╭─ Data for processing

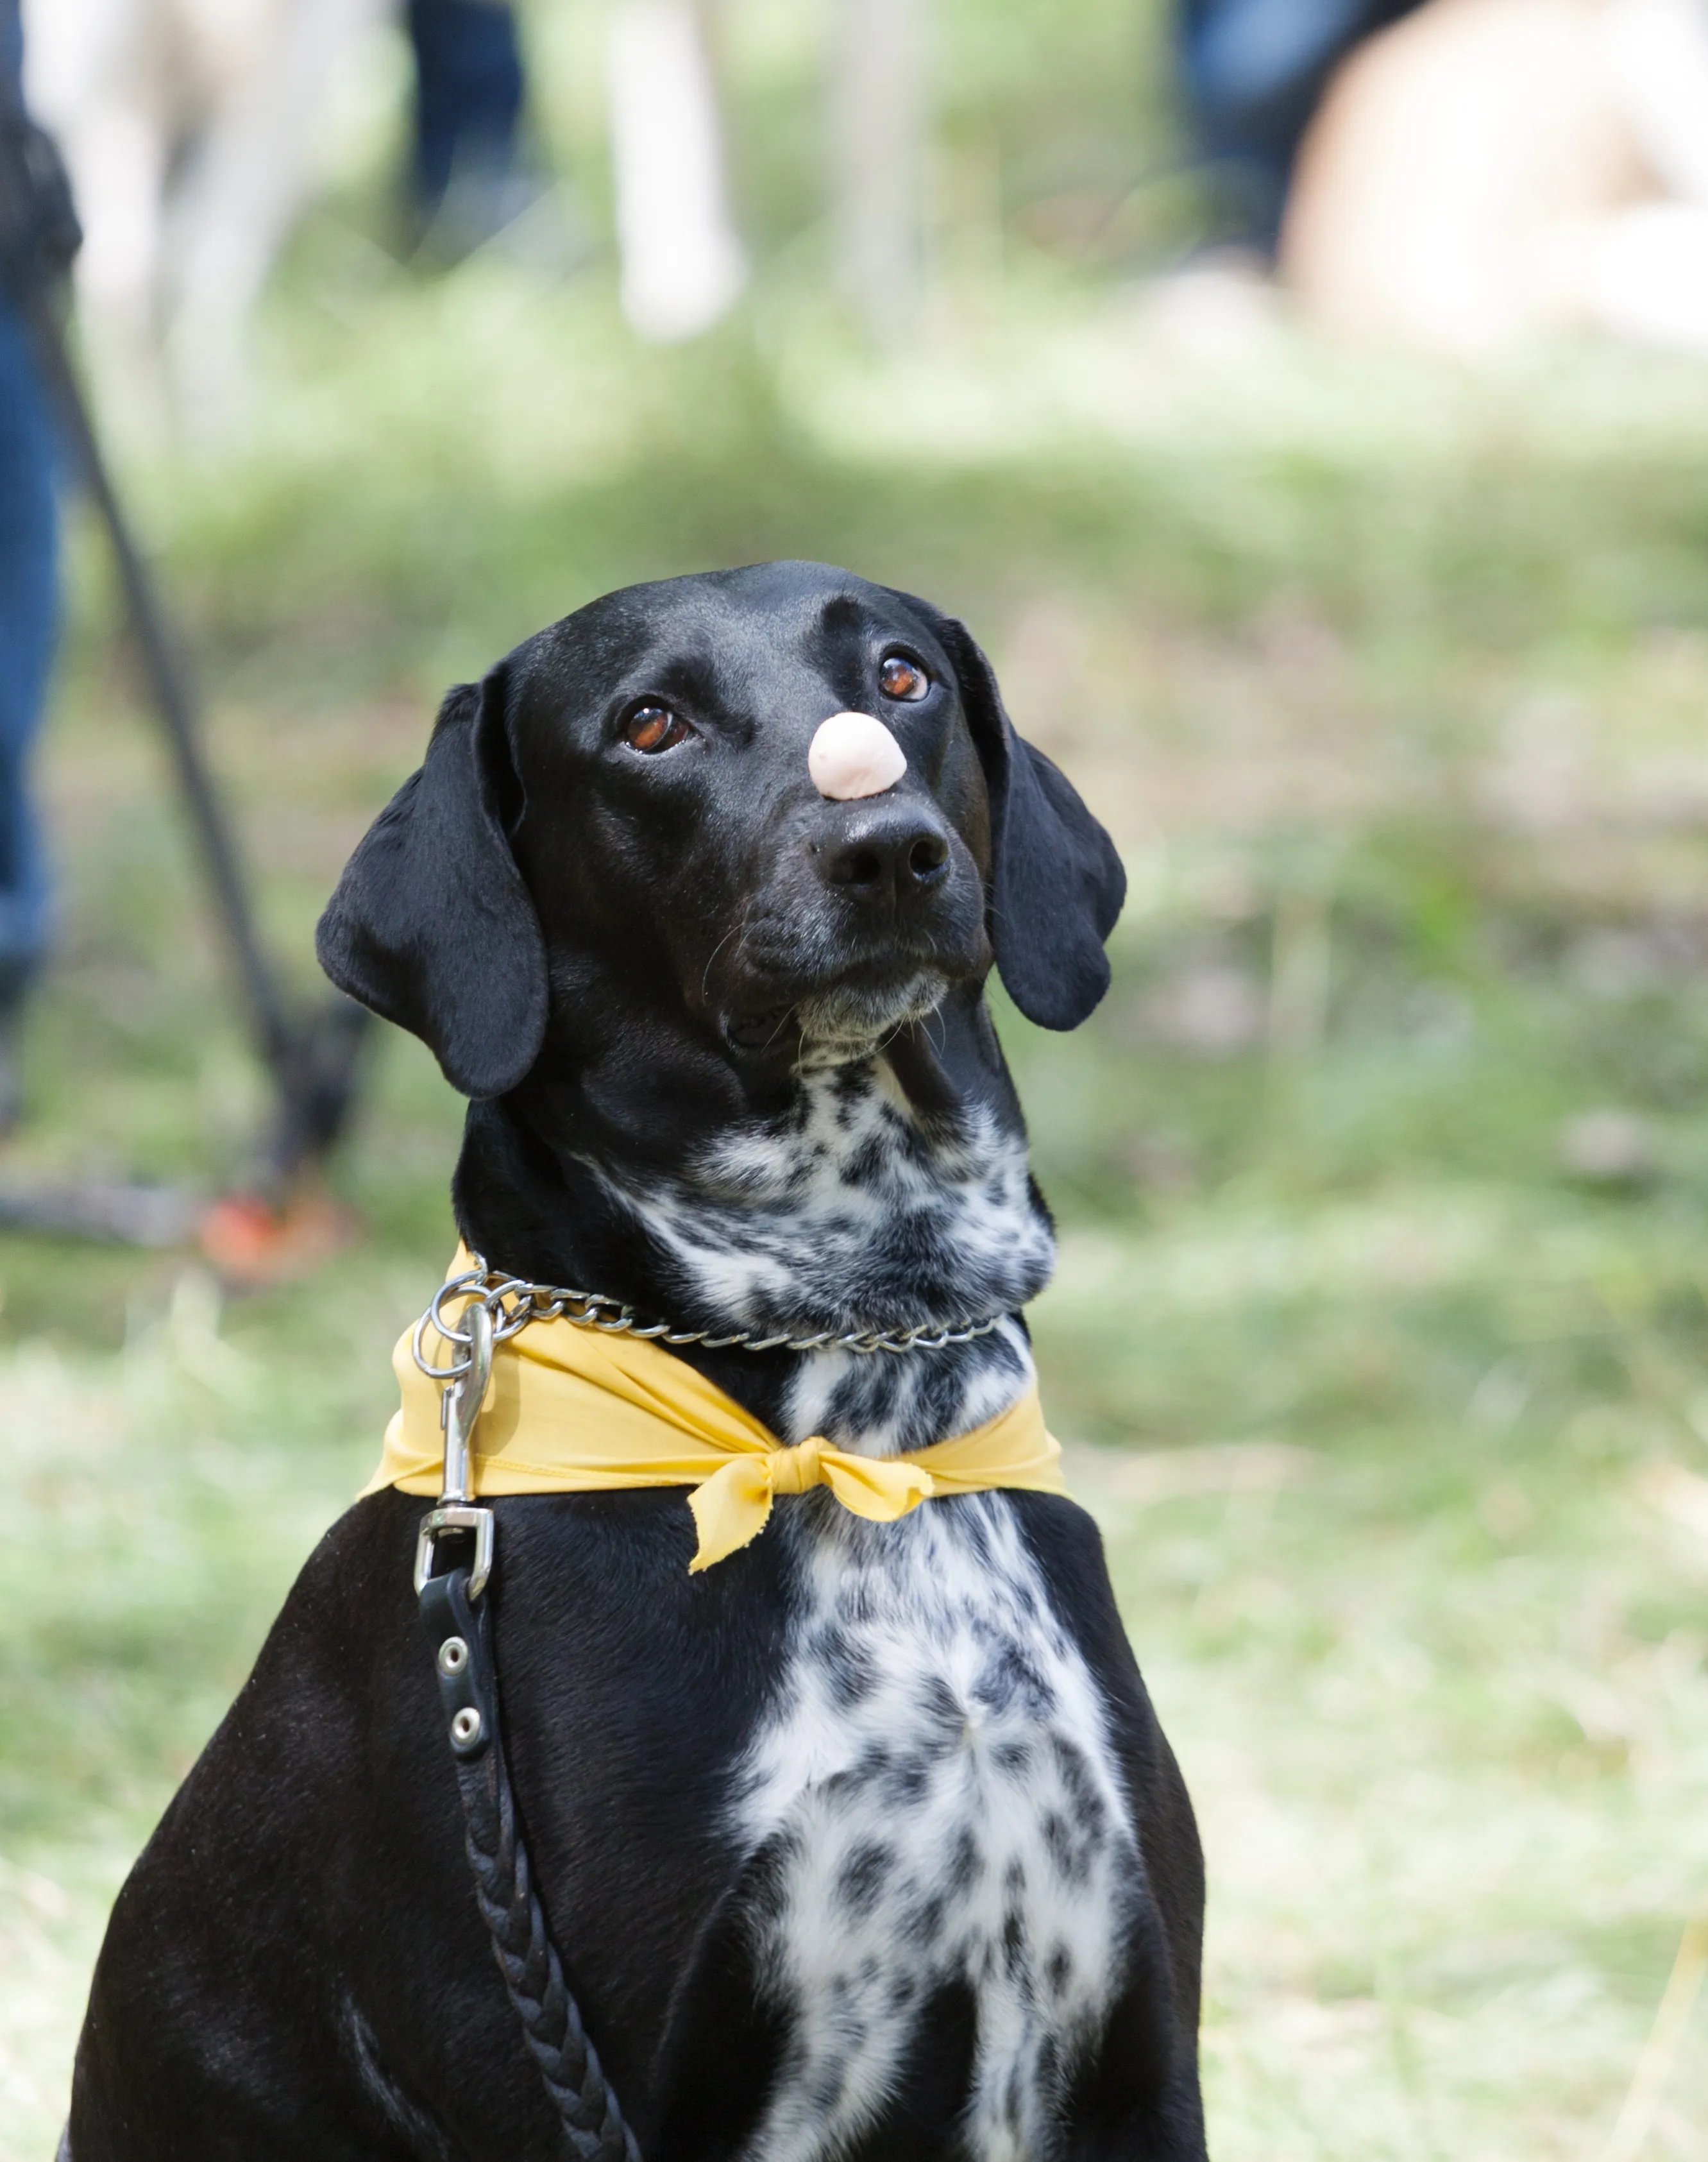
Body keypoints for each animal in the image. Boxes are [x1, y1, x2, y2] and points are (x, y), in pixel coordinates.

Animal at [63, 562, 1202, 2162]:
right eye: (649, 724)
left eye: (899, 676)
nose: (886, 849)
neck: (838, 1399)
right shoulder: (571, 2057)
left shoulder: (1130, 2046)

╰─

Give again only the lines starting at the one that contains "right eye: (649, 724)" and running to the end of the data.

right eye: (649, 724)
left eye: (899, 676)
nose: (886, 849)
neck: (838, 1399)
right shoulder: (571, 2057)
left shoulder: (1130, 2046)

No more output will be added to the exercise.